Сено колет лицо, шею и руки, пока его тело перемещается по дороге, которую Гершон не видит, зато ощущает все ямы и бугры, как удары по голове и плечам. Звук он слышит лишь один – рёв дизельного мотора где-то внизу, под ними. На подъёмах или спусках вес давящего сена то немного увеличивается, то уменьшается. А на поворотах центробежная сила смещает тело вбок.
Гершон держит глаза закрытыми, и всю дорогу ему мерещатся немцы. Сцены варьируются, но немцы есть во всех: двое или трое бравых солдат скидывают сено и заставляют его подняться, и вот он уже стоит в кузове грузовика на свету и на виду, с соломой, прилипшей к брюкам и куртке и запутавшейся в волосах, стоит, как огородное пугало. Гершон представляет девушку, с которой начал было встречаться в Осло. Тоже еврейку. Где она сейчас? Он пытается отогнать страшное видение, думая о чём-то другом, например о фирме, которую он хотел открыть, но уловка помогает лишь ненадолго. Камешек под колёсами, торможение перед перекрёстком, гудок поезда вдали – любая такая мелочь настойчиво возвращает в кошмар, в котором нацисты велят ему спрыгнуть с грузовика; видение возвращается снова и снова. Иногда они убивают его прямо на месте: вытаскивают из кузова, пристреливают из револьвера и скидывают в кювет. Но в других случаях его сажают в машину и везут в тюрьму или на допрос. Тут картинки начинают расплываться, теряют связность, поскольку ему не хватает материала, чтобы склеить их воедино. Он что-то слышал о перемещении евреев, но не знает, как выглядят места, куда их перемещают, а фантазия не идёт дальше примитивных набросков: сараи, колючая проволока, солдаты и грязь.
Сколько они уже едут? Четверть часа? Час? Гершону надо помочиться, но придётся терпеть. Проходит ещё вечность, и грузовик тормозит. Они доехали до парома? Пульс стучит в ушах, дёргается в животе, сливается в слаженный ритм, бесперебойно производимый жизнью из поколения в поколение. Ровное биение, толчками передающееся от матери ребёнку, оно не прерывается веками и тысячелетиями с тех самых пор, когда забилось первое в мире сердце. Стучащее пульсирование жизни.
Гершон слышит, что мотор поёт свою песню всё тише и наконец замолкает совсем, машина останавливается. Кто-то что-то кричит, но это не шофёр, и язык не шведский… или всё же он? Или немецкий? Да, немецкий.
Снова хлопает дверца. Солома колет щёку, веки, а одна соломинка щекочет нос. Рядом с машиной идёт разговор. Сначала солдаты спрашивают шофёра, куда он едет. Потом требуют:
– Steuern die Last. Kontrollere lasten.
Гершон слышит, что кто-то роется в сене, инстинктивно зажмуривается и думает, что вот всё и кончено, сейчас они доберутся до него. Потом что-то говорят по-немецки, но слов он не разбирает. Неужели они нашли Якоба?

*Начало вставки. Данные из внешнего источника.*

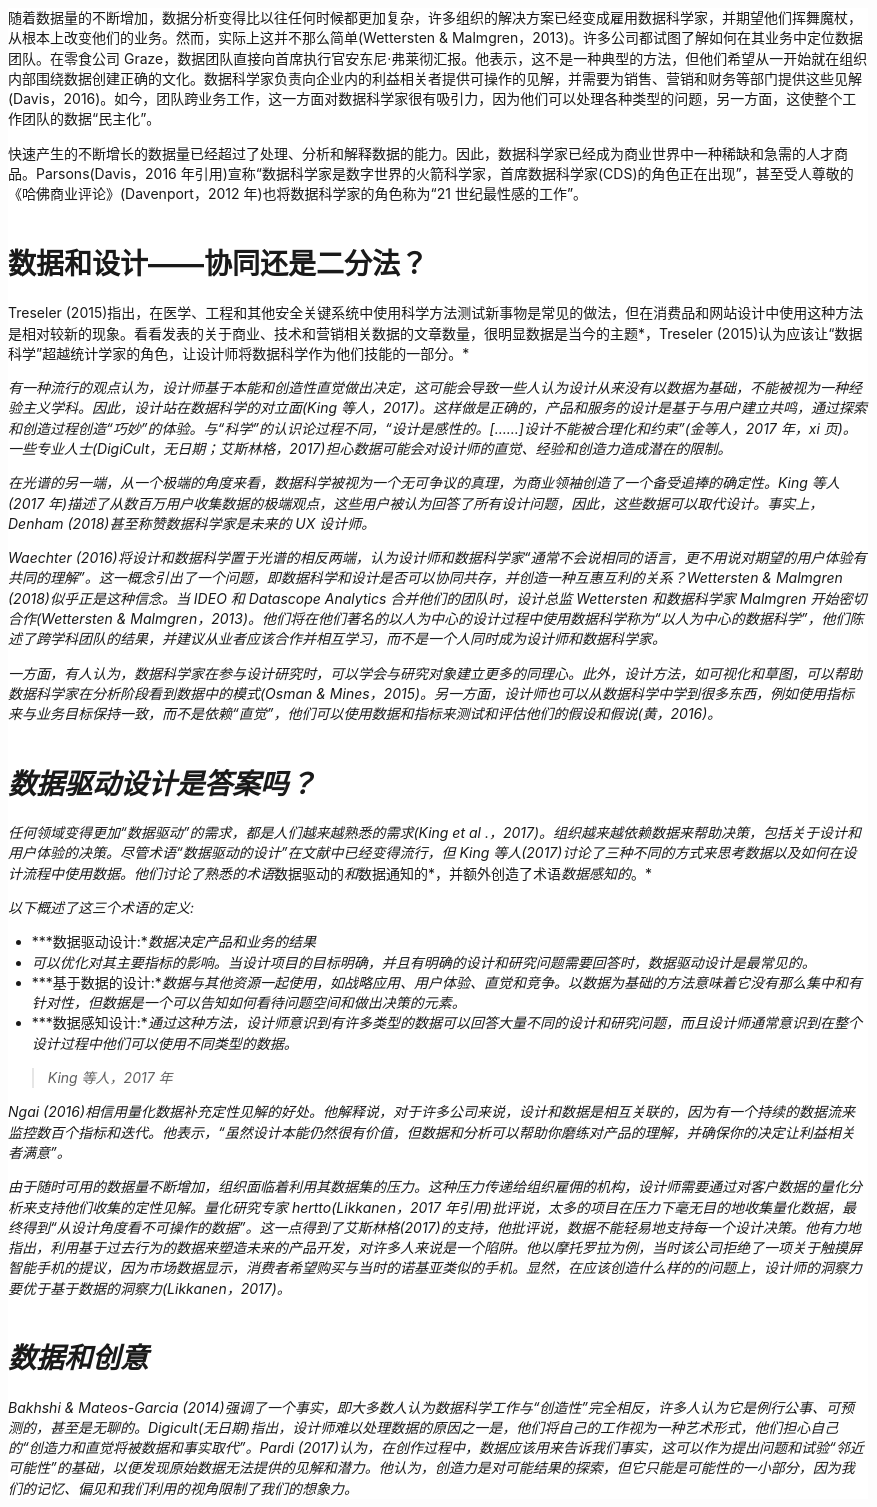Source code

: 随着数据量的不断增加，数据分析变得比以往任何时候都更加复杂，许多组织的解决方案已经变成雇用数据科学家，并期望他们挥舞魔杖，从根本上改变他们的业务。然而，实际上这并不那么简单(Wettersten & Malmgren，2013)。许多公司都试图了解如何在其业务中定位数据团队。在零食公司 Graze，数据团队直接向首席执行官安东尼·弗莱彻汇报。他表示，这不是一种典型的方法，但他们希望从一开始就在组织内部围绕数据创建正确的文化。数据科学家负责向企业内的利益相关者提供可操作的见解，并需要为销售、营销和财务等部门提供这些见解(Davis，2016)。如今，团队跨业务工作，这一方面对数据科学家很有吸引力，因为他们可以处理各种类型的问题，另一方面，这使整个工作团队的数据“民主化”。

快速产生的不断增长的数据量已经超过了处理、分析和解释数据的能力。因此，数据科学家已经成为商业世界中一种稀缺和急需的人才商品。Parsons(Davis，2016 年引用)宣称“数据科学家是数字世界的火箭科学家，首席数据科学家(CDS)的角色正在出现”，甚至受人尊敬的《哈佛商业评论》(Davenport，2012 年)也将数据科学家的角色称为“21 世纪最性感的工作”。

# **数据和设计——协同还是二分法？**

Treseler (2015)指出，在医学、工程和其他安全关键系统中使用科学方法测试新事物是常见的做法，但在消费品和网站设计中使用这种方法是相对较新的现象。看看发表的关于商业、技术和营销相关数据的文章数量，很明显数据是当今的主题*，Treseler (2015)认为应该让“数据科学”超越统计学家的角色，让设计师将数据科学作为他们技能的一部分。*

*有一种流行的观点认为，设计师基于本能和创造性直觉做出决定，这可能会导致一些人认为设计从来没有以数据为基础，不能被视为一种经验主义学科。因此，设计站在数据科学的对立面(King 等人，2017)。这样做是正确的，产品和服务的设计是基于与用户建立共鸣，通过探索和创造过程创造“巧妙”的体验。与“科学”的认识论过程不同，“设计是感性的。[……]设计不能被合理化和约束”(金等人，2017 年，xi 页)。一些专业人士(DigiCult，无日期；艾斯林格，2017)担心数据可能会对设计师的直觉、经验和创造力造成潜在的限制。*

*在光谱的另一端，从一个极端的角度来看，数据科学被视为一个无可争议的真理，为商业领袖创造了一个备受追捧的确定性。King 等人(2017 年)描述了从数百万用户收集数据的极端观点，这些用户被认为回答了所有设计问题，因此，这些数据可以取代设计。事实上，Denham (2018)甚至称赞数据科学家是未来的 UX 设计师。*

*Waechter (2016)将设计和数据科学置于光谱的相反两端，认为设计师和数据科学家“通常不会说相同的语言，更不用说对期望的用户体验有共同的理解”。这一概念引出了一个问题，即数据科学和设计是否可以协同共存，并创造一种互惠互利的关系？Wettersten & Malmgren (2018)似乎正是这种信念。当 *IDEO* 和 *Datascope Analytics* 合并他们的团队时，设计总监 Wettersten 和数据科学家 Malmgren 开始密切合作(Wettersten & Malmgren，2013)。他们将在他们著名的以人为中心的设计过程中使用数据科学称为“*以人为中心的数据科学”*，他们陈述了跨学科团队的结果，并建议从业者应该合作并相互学习，而不是一个人同时成为设计师和数据科学家。*

*一方面，有人认为，数据科学家在参与设计研究时，可以学会与研究对象建立更多的同理心。此外，设计方法，如可视化和草图，可以帮助数据科学家在分析阶段看到数据中的模式(Osman & Mines，2015)。另一方面，设计师也可以从数据科学中学到很多东西，例如使用指标来与业务目标保持一致，而不是依赖“直觉”，他们可以使用数据和指标来测试和评估他们的假设和假说(黄，2016)。*

# *数据驱动设计是答案吗？*

*任何领域变得更加“数据驱动”的需求，都是人们越来越熟悉的需求(King et al .，2017)。组织越来越依赖数据来帮助决策，包括关于设计和用户体验的决策。尽管术语“数据驱动的设计”在文献中已经变得流行，但 King 等人(2017)讨论了三种不同的方式来思考数据以及如何在设计流程中使用数据。他们讨论了熟悉的术语*数据驱动的*和*数据通知的*，并额外创造了术语*数据感知的*。*

*以下概述了这三个术语的定义:*

*   ***数据驱动设计:**数据决定产品和业务的结果*
*   *可以优化对其主要指标的影响。当设计项目的目标明确，并且有明确的设计和研究问题需要回答时，数据驱动设计是最常见的。*
*   ***基于数据的设计:**数据与其他资源一起使用，如战略应用、用户体验、直觉和竞争。以数据为基础的方法意味着它没有那么集中和有针对性，但数据是一个可以告知如何看待问题空间和做出决策的元素。*
*   ***数据感知设计:**通过这种方法，设计师意识到有许多类型的数据可以回答大量不同的设计和研究问题，而且设计师通常意识到在整个设计过程中他们可以使用不同类型的数据。*

> *King 等人，2017 年*

*Ngai (2016)相信用量化数据补充定性见解的好处。他解释说，对于许多公司来说，设计和数据是相互关联的，因为有一个持续的数据流来监控数百个指标和迭代。他表示，“虽然设计本能仍然很有价值，但数据和分析可以帮助你磨练对产品的理解，并确保你的决定让利益相关者满意”。*

*由于随时可用的数据量不断增加，组织面临着利用其数据集的压力。这种压力传递给组织雇佣的机构，设计师需要通过对客户数据的量化分析来支持他们收集的定性见解。量化研究专家 hertto(Likkanen，2017 年引用)批评说，太多的项目在压力下毫无目的地收集量化数据，最终得到“从设计角度看不可操作的数据”。这一点得到了艾斯林格(2017)的支持，他批评说，数据不能轻易地支持每一个设计决策。他有力地指出，利用基于过去行为的数据来塑造未来的产品开发，对许多人来说是一个陷阱。他以摩托罗拉为例，当时该公司拒绝了一项关于触摸屏智能手机的提议，因为市场数据显示，消费者希望购买与当时的诺基亚类似的手机。显然，在应该创造什么样的的问题上，设计师的洞察力要优于基于数据的洞察力(Likkanen，2017)。*

# ***数据和创意***

*Bakhshi & Mateos-Garcia (2014)强调了一个事实，即大多数人认为数据科学工作与“创造性”完全相反，许多人认为它是例行公事、可预测的，甚至是无聊的。Digicult(无日期)指出，设计师难以处理数据的原因之一是，他们将自己的工作视为一种艺术形式，他们担心自己的“创造力和直觉将被数据和事实取代”。Pardi (2017)认为，在创作过程中，数据应该用来告诉我们事实，这可以作为提出问题和试验“邻近可能性”的基础，以便发现原始数据无法提供的见解和潜力。他认为，创造力是对可能结果的探索，但它只能是可能性的一小部分，因为我们的记忆、偏见和我们利用的视角限制了我们的想象力。*
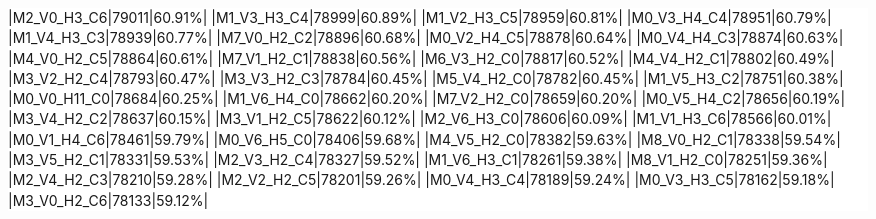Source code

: |M2_V0_H3_C6|79011|60.91%|
|M1_V3_H3_C4|78999|60.89%|
|M1_V2_H3_C5|78959|60.81%|
|M0_V3_H4_C4|78951|60.79%|
|M1_V4_H3_C3|78939|60.77%|
|M7_V0_H2_C2|78896|60.68%|
|M0_V2_H4_C5|78878|60.64%|
|M0_V4_H4_C3|78874|60.63%|
|M4_V0_H2_C5|78864|60.61%|
|M7_V1_H2_C1|78838|60.56%|
|M6_V3_H2_C0|78817|60.52%|
|M4_V4_H2_C1|78802|60.49%|
|M3_V2_H2_C4|78793|60.47%|
|M3_V3_H2_C3|78784|60.45%|
|M5_V4_H2_C0|78782|60.45%|
|M1_V5_H3_C2|78751|60.38%|
|M0_V0_H11_C0|78684|60.25%|
|M1_V6_H4_C0|78662|60.20%|
|M7_V2_H2_C0|78659|60.20%|
|M0_V5_H4_C2|78656|60.19%|
|M3_V4_H2_C2|78637|60.15%|
|M3_V1_H2_C5|78622|60.12%|
|M2_V6_H3_C0|78606|60.09%|
|M1_V1_H3_C6|78566|60.01%|
|M0_V1_H4_C6|78461|59.79%|
|M0_V6_H5_C0|78406|59.68%|
|M4_V5_H2_C0|78382|59.63%|
|M8_V0_H2_C1|78338|59.54%|
|M3_V5_H2_C1|78331|59.53%|
|M2_V3_H2_C4|78327|59.52%|
|M1_V6_H3_C1|78261|59.38%|
|M8_V1_H2_C0|78251|59.36%|
|M2_V4_H2_C3|78210|59.28%|
|M2_V2_H2_C5|78201|59.26%|
|M0_V4_H3_C4|78189|59.24%|
|M0_V3_H3_C5|78162|59.18%|
|M3_V0_H2_C6|78133|59.12%|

Он вслушивается, но – тихо. Солдаты замолкли. Только чавкает глина. А потом вдруг что-то со свистом втыкается в сено. Вилы? Ружейный штык? Слышится жжух, это из сена выдернули то, чем в него тыкали.
«Что за бред, везти сено через границу, зачем оно там нужно?» – думает Гершон, когда металл снова прорывает сено,
Жжух. Голоса, на немецком. Слабое шевеление сена вокруг него.
Он сжимается, пытаясь стать невидимым. Почти не дышит, зажмурил глаза. Его могут зацепить в любую секунду. Сможет он не шелохнуться, если вилы проткнут бедро? Грудь? Щёку?
Жжух.
Жжух.
Жжух.
Жжух.
Что-то жёсткое проходит прямо над коленом, трава вокруг коленной чашечки жмётся к ней. Потом железо со звяканьем стукает о пол грузовика, рядом с его ухом. Третий удар приходится в руку, около локтя. Он не такой силы, чтобы прорвать кожу, но достаточно болезненный. Чувствует ли это солдат? Что его движение застопорилось, потому что железо упёрлось во что-то неподатливое? Проходит секунда, металл тяжело проворачивается пару раз, подцепляя кожу. Потом предмет выдёргивают из сена, и Гершон слышит, как кричат: всё чисто, пусть заезжают на паром.
Спиной Гершон чувствует, что мотор завёлся. Они едут. Ему хочется орать от радости, плакать от облегчения, но ни того, ни другого он не делает. Просто лежит с закрытыми глазами, ему очень надо по малой нужде, и саднит разорванная металлом кожа на руке.